- EXCERTO CITADO -
........

A rapariga contava à juíza as novidades do seu caso mas eram farrapos impossíveis de recoser, desperdícios de oficina. A rapariga tinha um rabo de cavalo ressequido. Puta, vai para o caralho e essas coisas assim, recordou. Muitas vezes me tratava mal. Dizia que eu queria era homens e andar na galderice, em telefonemas também, mas mais em sms, houve chamadas mas a maior parte das vezes eu já nem atendia porque já sabia o que era, e durou até meses depois de acabar a relação, até há bem pouco tempo, quando foi a confusão no centro de saúde.
A confusão: insultos no ar e um homem com um menino de cinco anos pendurado à ilharga, suspenso na anca do pai como um macaquinho num tronco, vem a mãe tentar levar o menino e o pai, sem nunca largar o filhinho dos dois, dá uma cabeçada tão grande na rapariga que lhe abre o sobrolho. O sangue suja a calçada portuguesa.

........

Dados de seguimento de coordenadas de píxeis
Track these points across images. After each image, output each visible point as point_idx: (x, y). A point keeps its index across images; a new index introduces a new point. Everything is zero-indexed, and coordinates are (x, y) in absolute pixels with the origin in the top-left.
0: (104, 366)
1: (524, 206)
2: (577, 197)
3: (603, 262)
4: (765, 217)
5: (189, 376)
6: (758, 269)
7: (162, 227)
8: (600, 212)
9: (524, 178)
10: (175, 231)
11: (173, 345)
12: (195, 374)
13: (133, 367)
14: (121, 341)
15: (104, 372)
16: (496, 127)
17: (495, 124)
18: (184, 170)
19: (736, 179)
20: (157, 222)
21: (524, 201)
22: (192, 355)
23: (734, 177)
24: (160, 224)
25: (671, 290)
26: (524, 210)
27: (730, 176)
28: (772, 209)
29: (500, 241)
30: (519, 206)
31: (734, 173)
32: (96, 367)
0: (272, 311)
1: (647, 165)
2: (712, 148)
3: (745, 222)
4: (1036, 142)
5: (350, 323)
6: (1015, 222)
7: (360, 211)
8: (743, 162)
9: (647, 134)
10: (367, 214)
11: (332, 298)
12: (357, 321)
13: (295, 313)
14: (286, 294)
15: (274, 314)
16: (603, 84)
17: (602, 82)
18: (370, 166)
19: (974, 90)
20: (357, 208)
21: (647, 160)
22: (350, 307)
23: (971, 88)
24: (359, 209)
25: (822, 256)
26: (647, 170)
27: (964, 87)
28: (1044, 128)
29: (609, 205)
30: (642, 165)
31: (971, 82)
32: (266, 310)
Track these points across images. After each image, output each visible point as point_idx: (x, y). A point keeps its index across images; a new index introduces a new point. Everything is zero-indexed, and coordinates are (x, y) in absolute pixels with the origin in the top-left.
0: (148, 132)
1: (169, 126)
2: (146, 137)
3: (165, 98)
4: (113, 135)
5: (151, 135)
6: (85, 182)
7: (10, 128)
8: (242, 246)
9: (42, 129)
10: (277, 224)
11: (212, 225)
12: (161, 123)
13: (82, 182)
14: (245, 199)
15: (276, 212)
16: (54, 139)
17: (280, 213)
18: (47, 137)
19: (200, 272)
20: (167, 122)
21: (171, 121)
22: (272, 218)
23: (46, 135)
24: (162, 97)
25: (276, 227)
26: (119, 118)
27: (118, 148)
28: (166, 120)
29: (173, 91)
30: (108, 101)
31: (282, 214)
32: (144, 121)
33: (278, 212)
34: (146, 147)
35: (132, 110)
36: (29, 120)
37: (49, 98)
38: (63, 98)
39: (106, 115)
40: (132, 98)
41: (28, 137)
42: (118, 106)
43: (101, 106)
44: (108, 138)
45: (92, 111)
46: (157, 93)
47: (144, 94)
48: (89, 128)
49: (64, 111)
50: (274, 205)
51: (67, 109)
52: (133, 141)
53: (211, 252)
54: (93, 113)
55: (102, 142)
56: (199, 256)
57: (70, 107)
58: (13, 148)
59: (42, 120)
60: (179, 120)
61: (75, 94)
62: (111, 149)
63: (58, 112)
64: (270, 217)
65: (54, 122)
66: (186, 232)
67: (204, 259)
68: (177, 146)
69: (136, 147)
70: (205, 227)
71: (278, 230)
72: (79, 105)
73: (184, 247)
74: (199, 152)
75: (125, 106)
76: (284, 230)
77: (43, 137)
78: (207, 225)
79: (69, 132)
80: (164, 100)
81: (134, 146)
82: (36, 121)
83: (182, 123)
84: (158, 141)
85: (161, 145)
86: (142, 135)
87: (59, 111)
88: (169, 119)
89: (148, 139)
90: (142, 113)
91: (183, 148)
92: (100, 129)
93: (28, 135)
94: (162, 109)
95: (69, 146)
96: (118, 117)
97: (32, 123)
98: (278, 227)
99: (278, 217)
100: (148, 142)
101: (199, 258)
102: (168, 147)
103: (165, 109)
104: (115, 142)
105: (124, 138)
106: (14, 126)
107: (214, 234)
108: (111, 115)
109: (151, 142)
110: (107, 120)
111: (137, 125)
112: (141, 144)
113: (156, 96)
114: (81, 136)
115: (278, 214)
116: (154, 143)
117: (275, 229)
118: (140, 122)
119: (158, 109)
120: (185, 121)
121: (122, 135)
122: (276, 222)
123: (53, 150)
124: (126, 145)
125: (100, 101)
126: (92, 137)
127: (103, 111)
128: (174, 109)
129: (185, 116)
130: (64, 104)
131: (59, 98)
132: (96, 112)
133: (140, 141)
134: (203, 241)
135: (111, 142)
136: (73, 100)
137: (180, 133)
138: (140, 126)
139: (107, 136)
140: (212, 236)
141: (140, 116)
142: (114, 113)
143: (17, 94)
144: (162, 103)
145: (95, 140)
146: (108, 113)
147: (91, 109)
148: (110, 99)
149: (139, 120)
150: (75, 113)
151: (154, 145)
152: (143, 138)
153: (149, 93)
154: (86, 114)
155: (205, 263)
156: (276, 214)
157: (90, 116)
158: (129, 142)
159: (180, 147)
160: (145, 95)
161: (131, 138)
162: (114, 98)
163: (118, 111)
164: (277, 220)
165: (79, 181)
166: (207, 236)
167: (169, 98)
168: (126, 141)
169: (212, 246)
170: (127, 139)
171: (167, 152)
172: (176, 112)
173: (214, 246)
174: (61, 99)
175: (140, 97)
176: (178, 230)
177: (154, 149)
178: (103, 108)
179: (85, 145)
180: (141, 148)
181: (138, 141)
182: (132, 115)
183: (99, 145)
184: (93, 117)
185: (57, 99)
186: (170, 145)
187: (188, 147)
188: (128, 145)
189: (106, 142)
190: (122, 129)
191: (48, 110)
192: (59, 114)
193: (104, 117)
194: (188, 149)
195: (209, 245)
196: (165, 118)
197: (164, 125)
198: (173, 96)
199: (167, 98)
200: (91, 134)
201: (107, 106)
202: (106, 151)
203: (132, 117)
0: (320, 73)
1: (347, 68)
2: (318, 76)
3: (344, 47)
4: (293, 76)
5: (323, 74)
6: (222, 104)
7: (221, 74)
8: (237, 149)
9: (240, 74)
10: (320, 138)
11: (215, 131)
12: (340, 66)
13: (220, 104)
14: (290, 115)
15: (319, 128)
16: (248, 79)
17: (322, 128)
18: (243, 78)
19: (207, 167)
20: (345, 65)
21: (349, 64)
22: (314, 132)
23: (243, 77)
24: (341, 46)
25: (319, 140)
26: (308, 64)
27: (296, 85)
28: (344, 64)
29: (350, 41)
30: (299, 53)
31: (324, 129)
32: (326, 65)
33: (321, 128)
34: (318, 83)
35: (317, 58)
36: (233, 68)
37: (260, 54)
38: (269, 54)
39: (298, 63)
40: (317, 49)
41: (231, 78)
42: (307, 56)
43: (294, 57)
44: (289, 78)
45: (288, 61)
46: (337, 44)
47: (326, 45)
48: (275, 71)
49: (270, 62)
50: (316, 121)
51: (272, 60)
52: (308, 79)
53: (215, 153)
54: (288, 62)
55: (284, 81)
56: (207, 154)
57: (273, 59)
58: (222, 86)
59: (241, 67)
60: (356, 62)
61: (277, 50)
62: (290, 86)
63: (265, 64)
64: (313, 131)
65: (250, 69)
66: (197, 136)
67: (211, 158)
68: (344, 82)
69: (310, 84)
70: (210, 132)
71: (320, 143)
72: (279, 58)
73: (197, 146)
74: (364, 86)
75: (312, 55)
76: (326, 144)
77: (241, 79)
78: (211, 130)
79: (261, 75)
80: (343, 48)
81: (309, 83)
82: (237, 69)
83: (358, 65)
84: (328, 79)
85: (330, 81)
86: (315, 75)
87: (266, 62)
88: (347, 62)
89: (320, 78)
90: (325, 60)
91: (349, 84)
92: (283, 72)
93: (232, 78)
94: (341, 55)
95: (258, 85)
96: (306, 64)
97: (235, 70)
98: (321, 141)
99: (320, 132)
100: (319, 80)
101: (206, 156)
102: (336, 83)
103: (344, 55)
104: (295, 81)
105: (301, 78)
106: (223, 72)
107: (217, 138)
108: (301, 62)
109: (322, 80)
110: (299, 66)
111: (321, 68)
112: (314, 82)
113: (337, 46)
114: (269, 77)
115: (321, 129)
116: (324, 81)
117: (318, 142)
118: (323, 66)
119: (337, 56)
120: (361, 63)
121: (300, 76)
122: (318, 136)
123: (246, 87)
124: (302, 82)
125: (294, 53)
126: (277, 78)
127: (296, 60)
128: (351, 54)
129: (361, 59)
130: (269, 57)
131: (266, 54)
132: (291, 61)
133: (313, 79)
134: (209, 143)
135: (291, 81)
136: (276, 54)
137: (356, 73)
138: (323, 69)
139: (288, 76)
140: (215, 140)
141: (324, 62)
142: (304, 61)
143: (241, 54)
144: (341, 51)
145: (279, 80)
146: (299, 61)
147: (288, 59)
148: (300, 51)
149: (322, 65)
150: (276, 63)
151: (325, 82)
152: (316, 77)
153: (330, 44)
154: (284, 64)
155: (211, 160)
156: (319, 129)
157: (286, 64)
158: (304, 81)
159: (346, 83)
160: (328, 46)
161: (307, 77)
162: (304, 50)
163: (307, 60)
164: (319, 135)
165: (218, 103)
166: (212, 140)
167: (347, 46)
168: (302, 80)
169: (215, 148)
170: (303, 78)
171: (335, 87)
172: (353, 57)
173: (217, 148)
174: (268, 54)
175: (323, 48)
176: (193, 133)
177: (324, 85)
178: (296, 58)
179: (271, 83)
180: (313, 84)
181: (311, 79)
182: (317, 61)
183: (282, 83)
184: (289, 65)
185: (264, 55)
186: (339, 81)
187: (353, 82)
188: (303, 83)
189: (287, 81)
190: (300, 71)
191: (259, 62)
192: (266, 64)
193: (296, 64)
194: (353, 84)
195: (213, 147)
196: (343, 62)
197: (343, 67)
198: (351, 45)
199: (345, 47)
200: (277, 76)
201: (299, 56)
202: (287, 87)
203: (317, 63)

........

- O QUE FAZER -
Reproduza sem alterações o trecho do excerto citado que começa em "A confusão: insultos" e vai até "a calçada portuguesa.", inclusive.

- RESOLUÇÃO DO EXERCÍCIO -
A confusão: insultos no ar e um homem com um menino de cinco anos pendurado à ilharga, suspenso na anca do pai como um macaquinho num tronco, vem a mãe tentar levar o menino e o pai, sem nunca largar o filhinho dos dois, dá uma cabeçada tão grande na rapariga que lhe abre o sobrolho. O sangue suja a calçada portuguesa.